Persistent kernels for custom containers

Vertex AI Workbench custom containers only mount a data disk to the /home/USER directory within each container, where jupyter is the default user. This means that any change outside of /home/USER is ephemeral and won't persist after a restart. If you need installed packages to persist for a specific kernel, you can create a kernel in the /home/USER directory.

To create a kernel in the /home/USER directory:

  1. Create a micromamba environment:

    micromamba create -p /home/jupyter/ENVIRONMENT_NAME -c conda-forge python=3.11 -y
    micromamba activate ENVIRONMENT_NAME
    pip install ipykernel
    pip install -r ~/requirement.txt
    python -m ipykernel install --prefix "/home/jupyter/ENVIRONMENT_NAME" --display-name "Example Kernel"
  2. Wait 30 seconds to 1 minute for the kernels to refresh.

Updating the startup of the base container

The base container for a Vertex AI Workbench instance (us-docker.pkg.dev/deeplearning-platform-release/gcr.io/workbench-container:latest) starts JupyterLab by running /run_jupyter.sh.

If you modify the container's startup in a derivative container, you must append /run_jupyter.sh to run the default configuration of JupyterLab.

The following is an example of how the Dockerfile might be modified:

# DockerFile
FROM us-docker.pkg.dev/deeplearning-platform-release/gcr.io/workbench-container:latest

# Override the existing CMD directive from the base container.
CMD ["/startup_file.sh"]
# /startup_file.sh

echo "Running startup scripts"
...

/run_jupyter.sh

Updating the JupyterLab Configuration within the base container

If you need to modify the JupyterLab configuration on the base container you must do the following:

  • Ensure that JupyterLab is configured to port 8080. Our proxy agent is configured to forward any request to port 8080 and if the jupyter server isn't listening to the correct port, the instance encounters provisioning issues.
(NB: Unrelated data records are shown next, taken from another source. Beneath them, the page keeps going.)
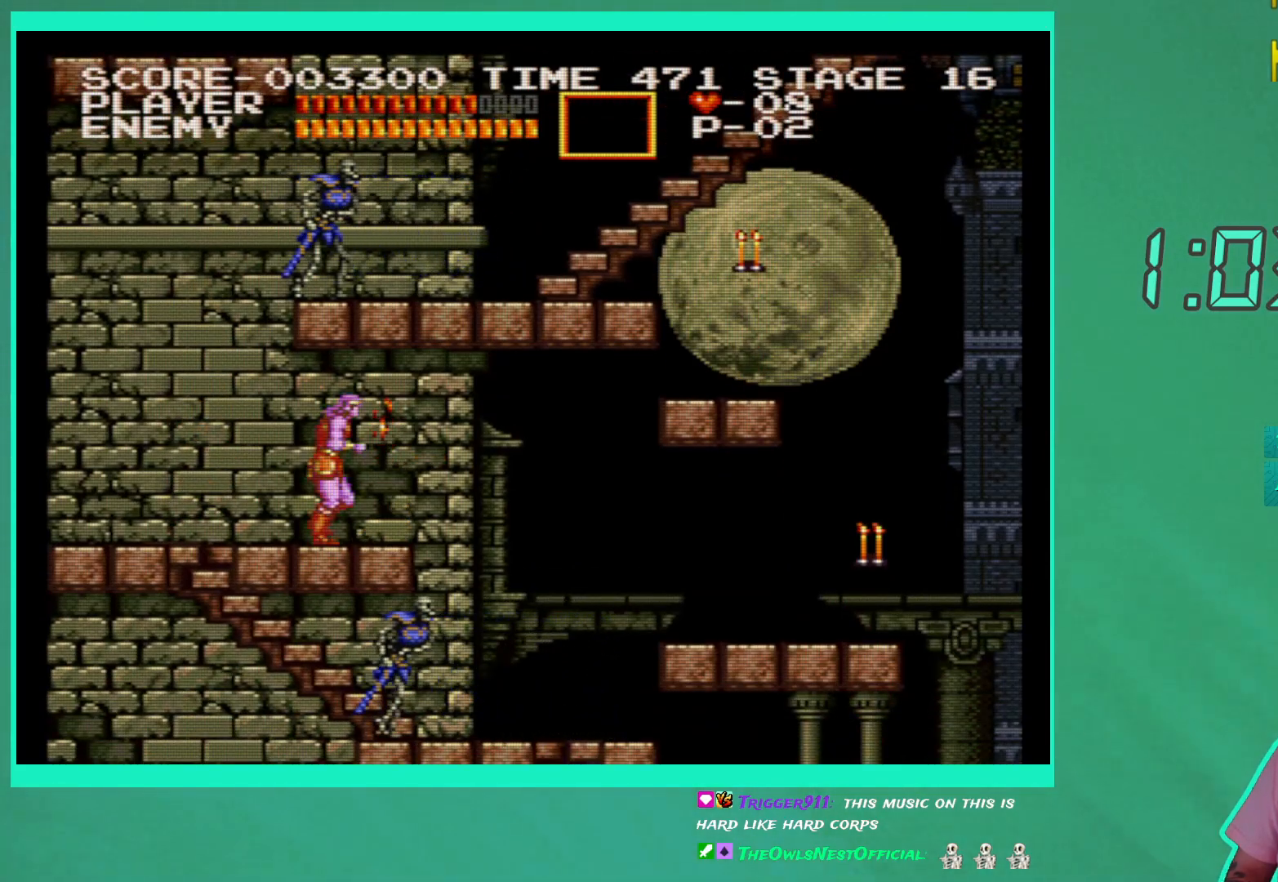
{"buttons": [], "left_stick": "center", "right_stick": "center", "events": []}
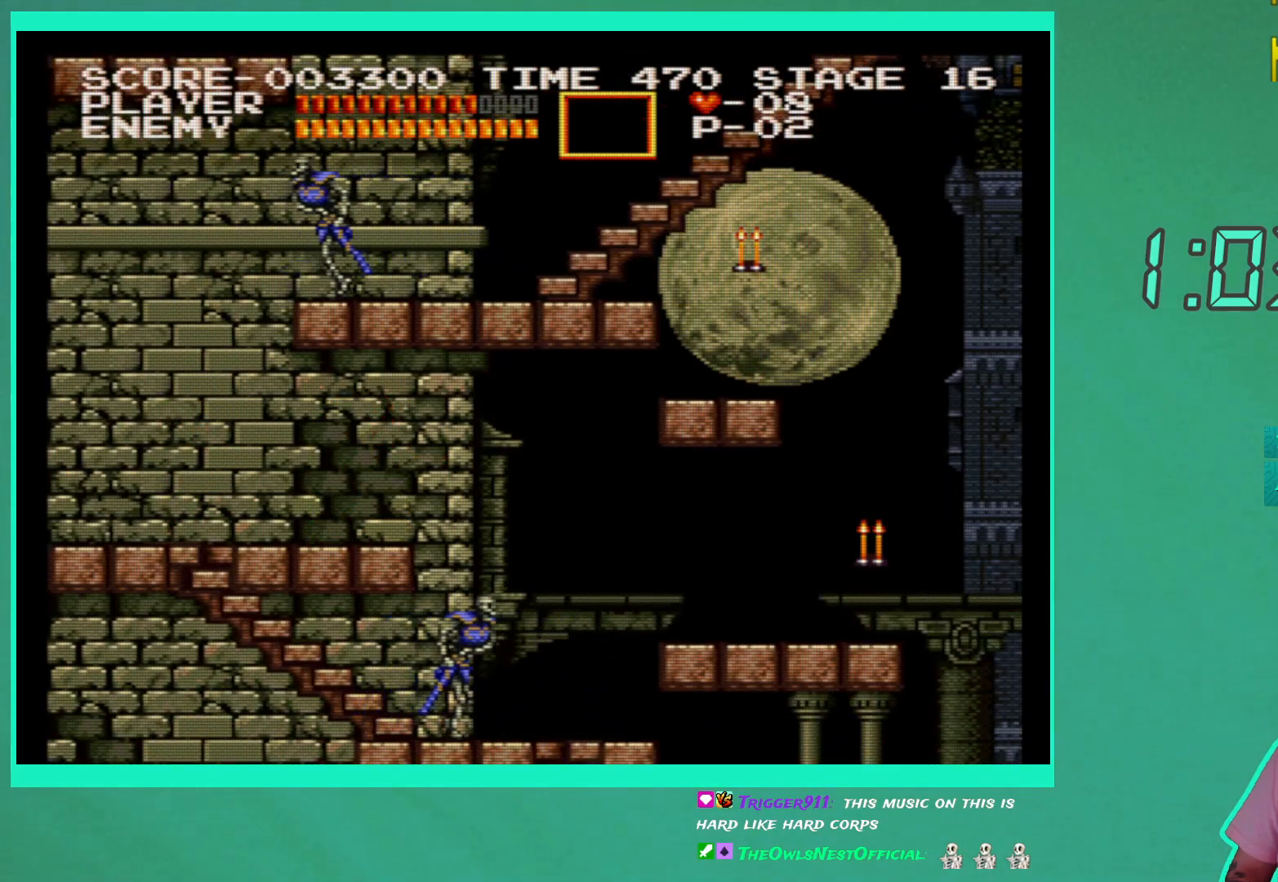
{"buttons": [], "left_stick": "center", "right_stick": "center", "events": [[367, "DPAD_RIGHT", "down"], [483, "DPAD_RIGHT", "up"]]}
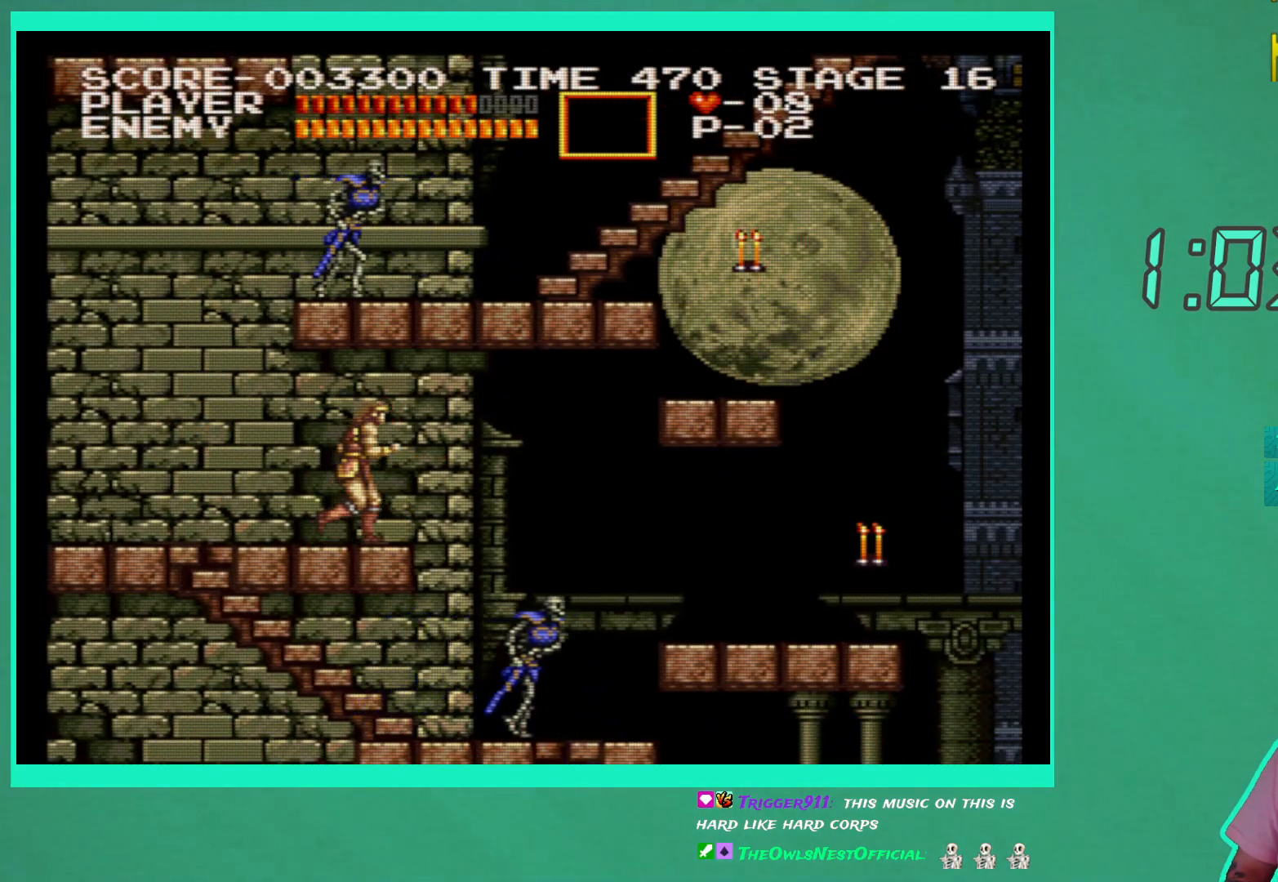
{"buttons": [], "left_stick": "center", "right_stick": "center", "events": []}
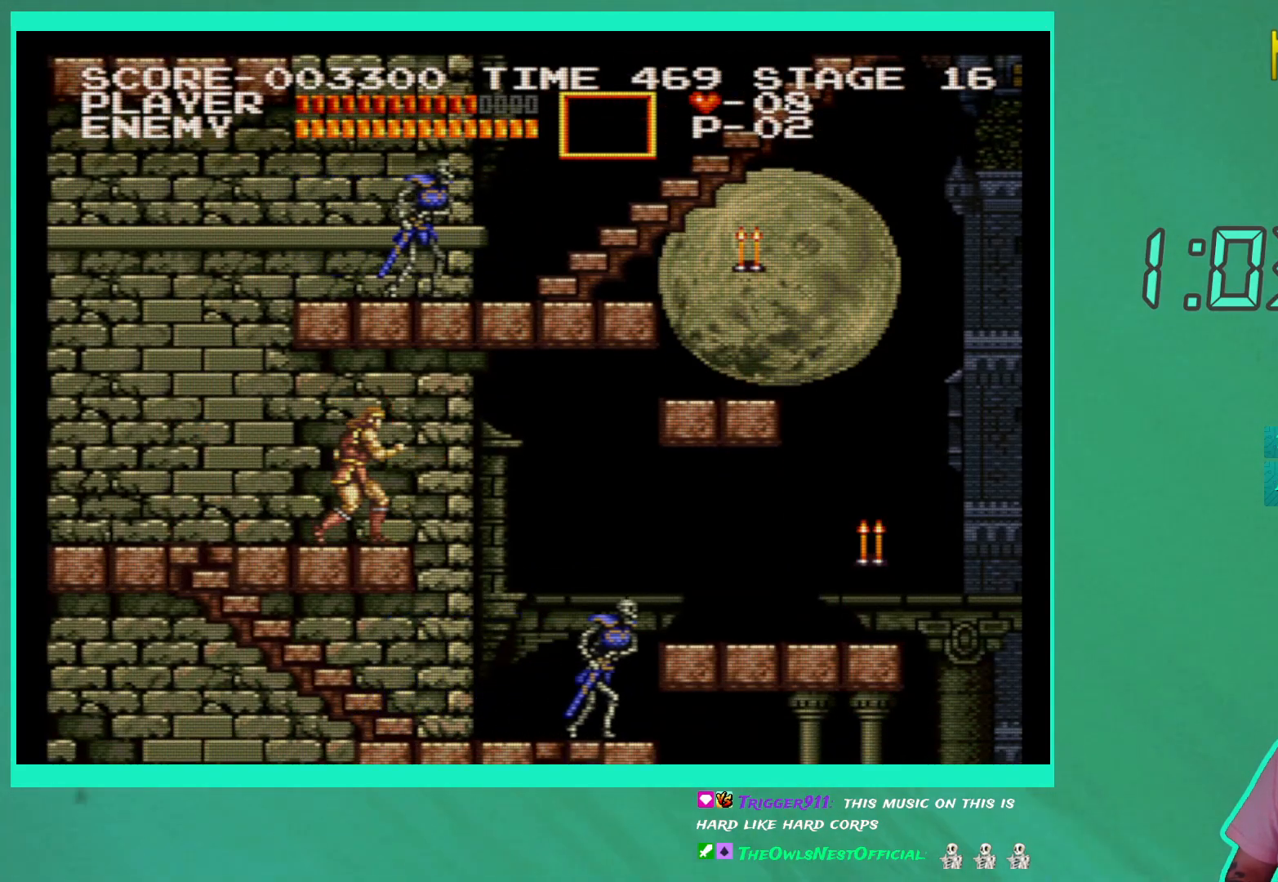
{"buttons": ["DPAD_RIGHT"], "left_stick": "center", "right_stick": "center", "events": [[400, "DPAD_RIGHT", "down"]]}
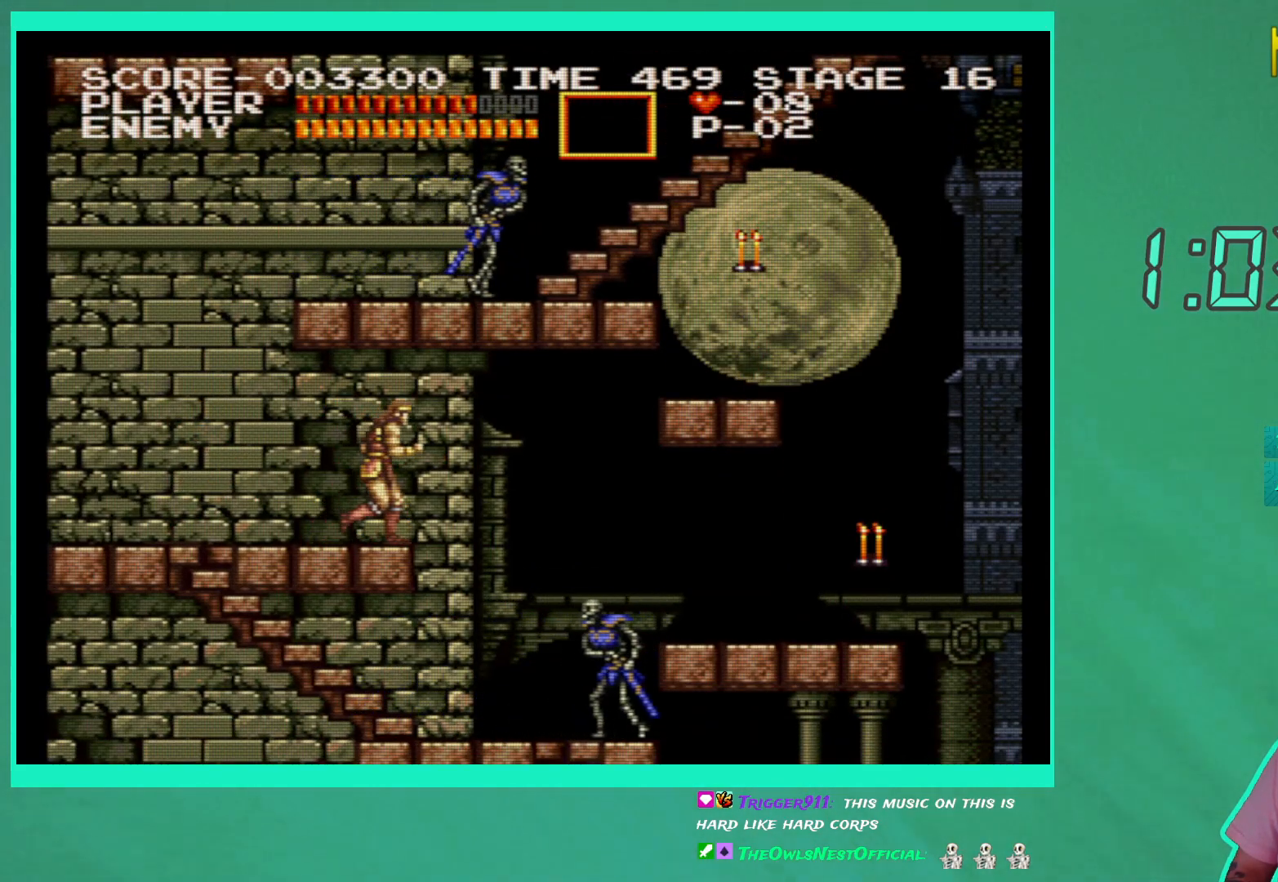
{"buttons": [], "left_stick": "center", "right_stick": "center", "events": [[200, "DPAD_RIGHT", "up"]]}
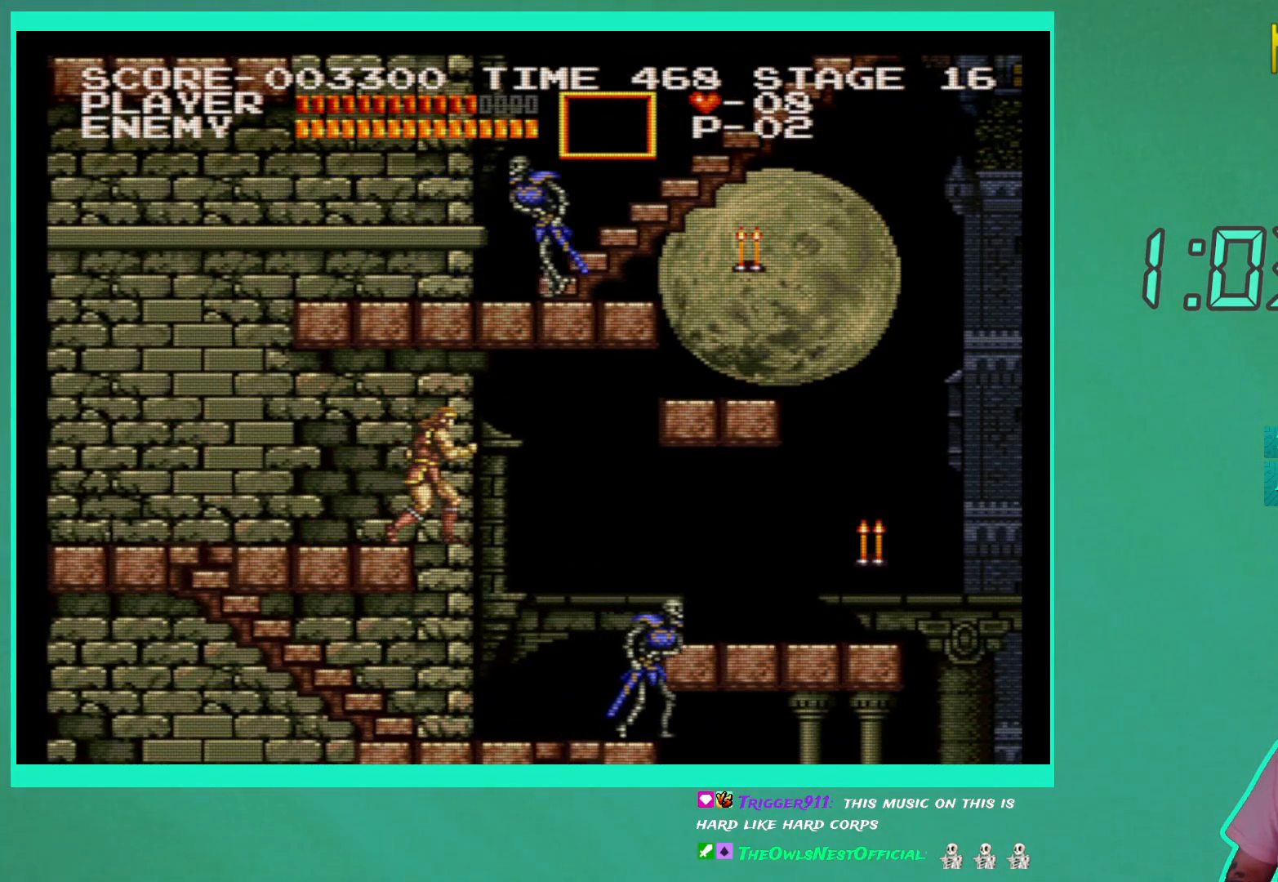
{"buttons": [], "left_stick": "center", "right_stick": "center", "events": [[50, "DPAD_RIGHT", "down"], [167, "X", "down"], [183, "DPAD_RIGHT", "up"], [283, "X", "up"], [350, "X", "down"], [450, "X", "up"]]}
  • Modify JupyterLab packages under the jupyterlab micromamba environment. We provide a separate package environment to run JupyterLab and its plugin to ensure that there aren't any dependency conflicts with the kernel environment. If you want to install an additional JupyterLab extension, you must install it within the jupyterlab environment. For example:

    # DockerFile
    FROM us-docker.pkg.dev/deeplearning-platform-release/gcr.io/workbench-container:latest
    RUN micromamba activate jupyterlab && \
      jupyter nbextension install nbdime

Custom Container Metadata

In addition to the standard list of metadata that can be applied to a Vertex AI Workbench instance, instances with custom containers include the following metadata for managing the instantiation of the payload container:

Feature Description Metadata key Accepted values and defaults
Enables Cloud Storage FUSE on a container image

Mounts /dev/fuse onto the container and enables gcsfuse for use on the container.

container-allow-fuse
  • true: Enables Cloud Storage FUSE.
  • false (default): Doesn't enable Cloud Storage FUSE.
Additional container run parameters

Appends additional container parameters to nerdctl run, where nerdctl is the Containerd CLI.

container-custom-params

A string of container run parameters. Example: --v /mnt/disk1:/mnt/disk1.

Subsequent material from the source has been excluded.